A new wave of therapies could target parallel interactions between sialic acid sugars (orange) on the tumor and sugar-binding Siglec proteins (purple) on natural killer cells and other innate immune cells.

NICOLLE RAGER FULLER Instead of targeting proteins that reside on the surface of myeloma cells (like monoclonal antibodies or checkpoint inhibitors), this new wave of therapies targets cell-surface sugars. This would activate an entirely different part of the immune system to fight cancer. The surface sugars, called sialic acids, can mark the cancer cells as "self" cells, giving the immune system the signal to ignore them.

Cancer tissues have extra sugars that bind to the protein Siglec-9 on natural killer cells and so quiet the immune response. To our defense system, cell-surface sugars are a molecular fingerprint, telling a roving immune cell, “This one’s OK. Move along,” Bertozzi says. Certain pathogens, such as the bacteria that cause gonorrhea or streptococcal infections, have taken advantage. They coat themselves with sialic acids to hide from the immune system. Several years ago scientists wondered if tumors might use a similar trick. “We thought, ‘if bacteria are doing that, maybe cancer cells do too,’ ” says glycobiologist Ajit Varki of the University of California, San Diego.

Bertozzi noticed that sialic acids cluster in strange ways on the surface of tumor cells. Her early research in the 1990s was put on the back burner until she came across a 2010 paper in the Journal of Immunology where Israeli researchers used chemicals to cause tumors in mice with weakened immune systems.

Tumors growing in these animals had lower levels of sialic acids, compared with tumors induced in normal mice. In separate experiments in lab dishes, the researchers stripped sialic acids off the surface of tumor cells and saw natural killer cells wake up and attack the cancer. To the researchers, the connection was stunning: Sialic acids seemed to protect tumors from the immune system.

A group of 14 proteins known as  “Siglecs,” now make up this group of immune cell molecules that bind to sialic acid sugars. They acted like a cloak of invisibility to the immune system, hiding the tumor cells from the power of the natural killer cells. Bertozzi also tested adjusting the levels of sialic acid on the cells. When sialic acid levels increased, the NK killing function no longer worked.

Both proteins and sugars adopt three-dimensional shapes to do their work. Once researchers have a protein’s genetic blueprints in hand, they can predict its structure. Sugars, on the other hand, have no clear templates. A sugar’s shape and structure are determined by a sequence of enzymatic reactions that can be hard to predict. Different cells turn on different sugar-modifying enzymes, so the same sugar can adopt a range of conformations.

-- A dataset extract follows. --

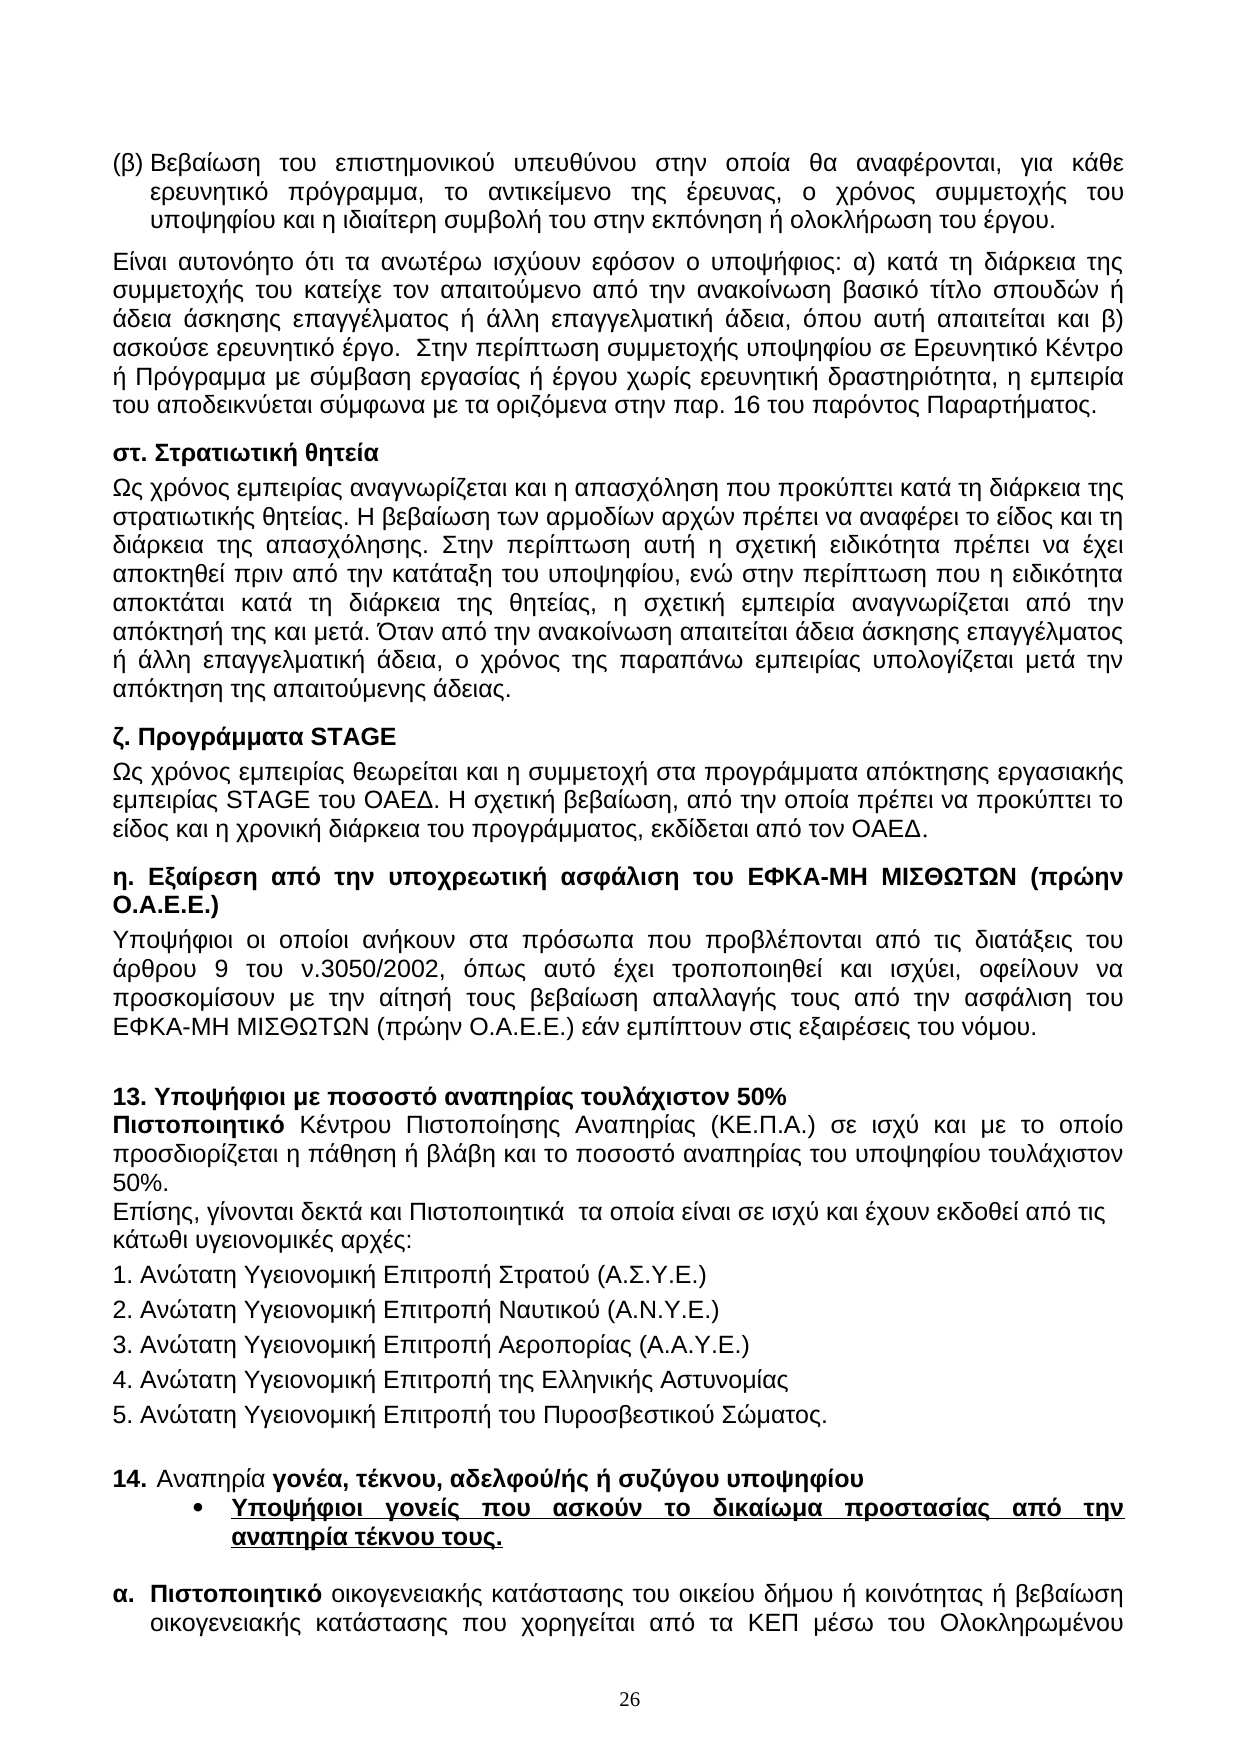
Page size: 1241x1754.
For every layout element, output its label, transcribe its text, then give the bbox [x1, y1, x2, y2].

Bertozzi is using the drug Herceptin (used in breast cancer) to get the sialidase to focus only on the tumor cells. Her team is iterating to fuse antibodies with human sialidase. Other research shows that a protein frequently covered with sugars called MUC1 is also found in tumor cells, so MUC1 may be an attractive target. (MUC1 is found on multiple myeloma cells and is currently the target for a new myeloma vaccine by Israeli researchers.)

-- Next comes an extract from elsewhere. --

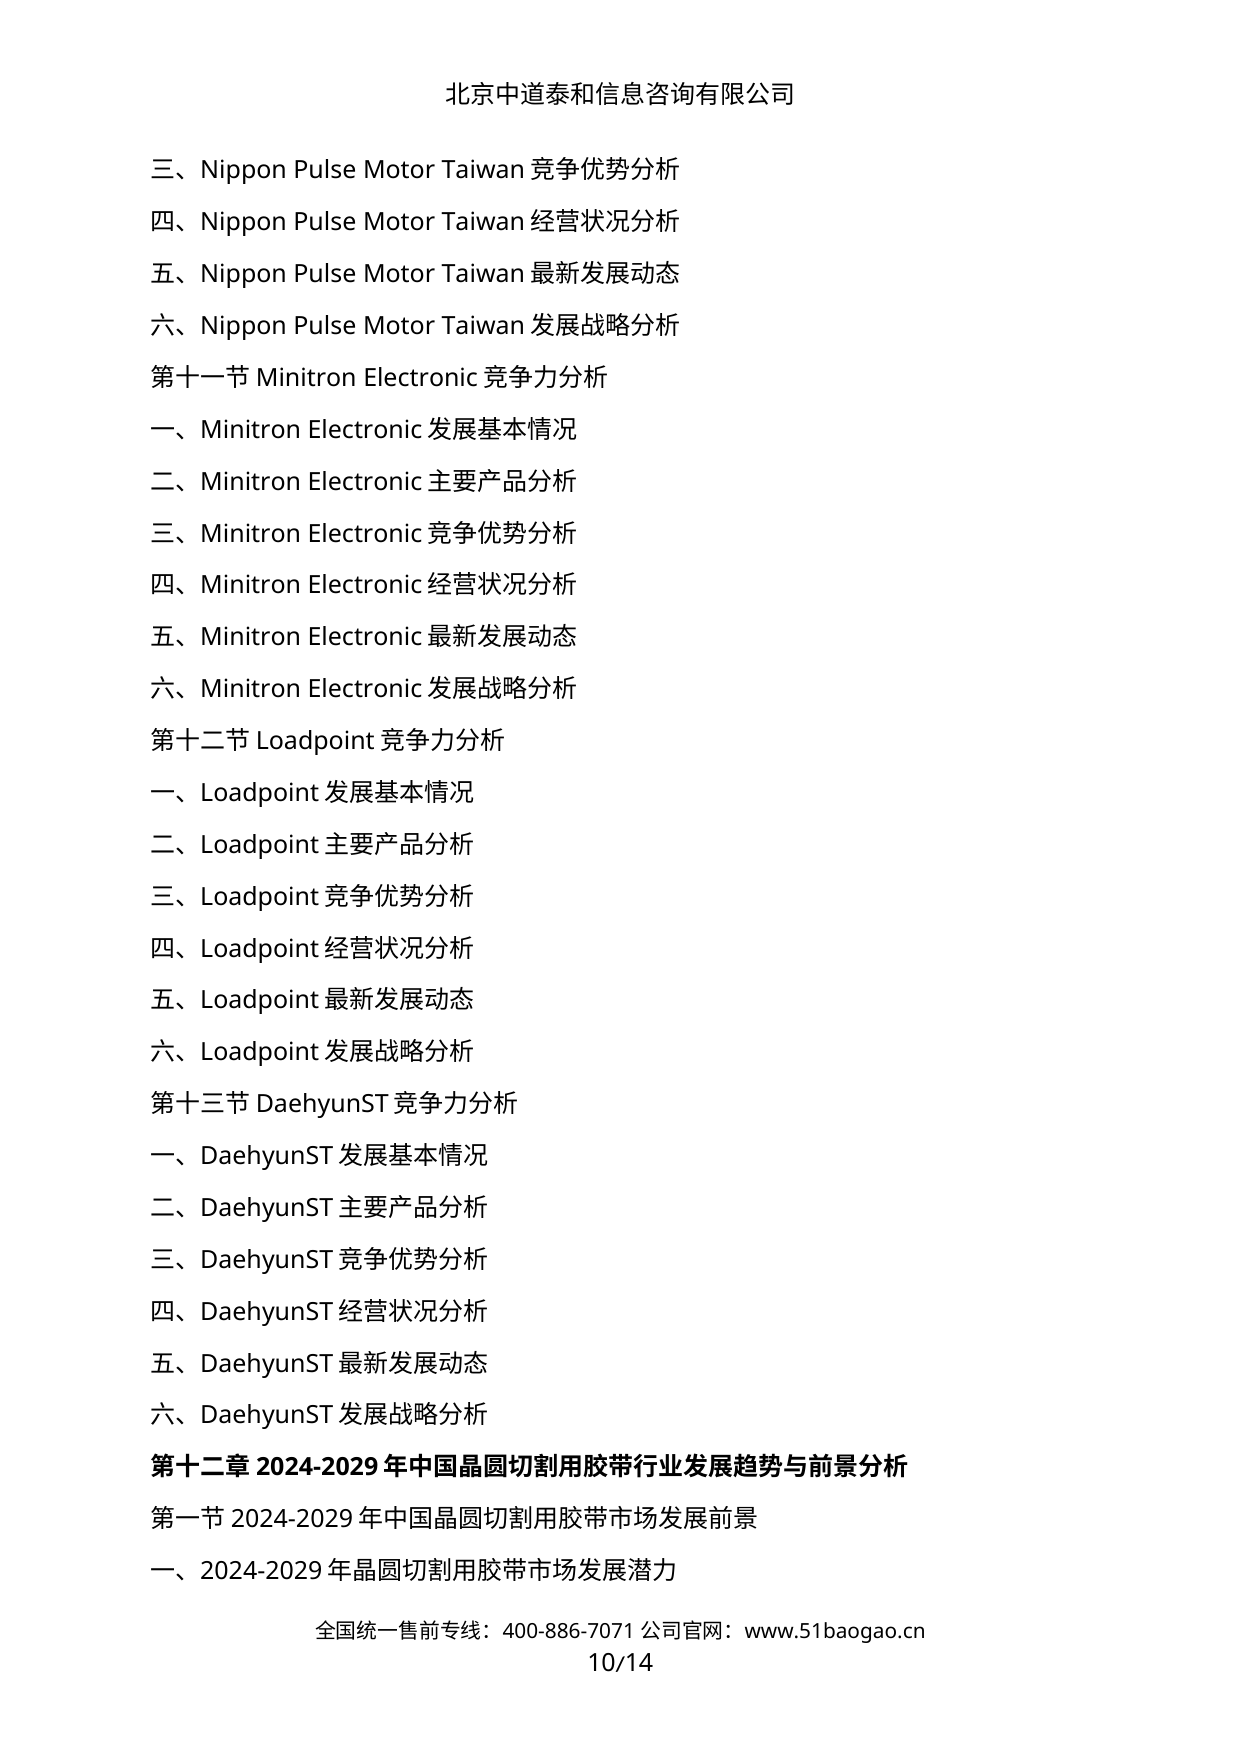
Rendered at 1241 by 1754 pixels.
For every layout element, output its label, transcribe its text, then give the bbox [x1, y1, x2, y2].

The under-the-radar work on sialic acids over the last few decades may have exposed just the edge of a dense forest. It’s likely that other sugars also form cloaks to shield tumor cells from immune attack, Bertozzi says. Translating such insights into actual therapies will require biologists to jump into the sugar fray and venture deeper than ever before. Bertozzi is hopeful: “We might be on the cusp of entering that phase.”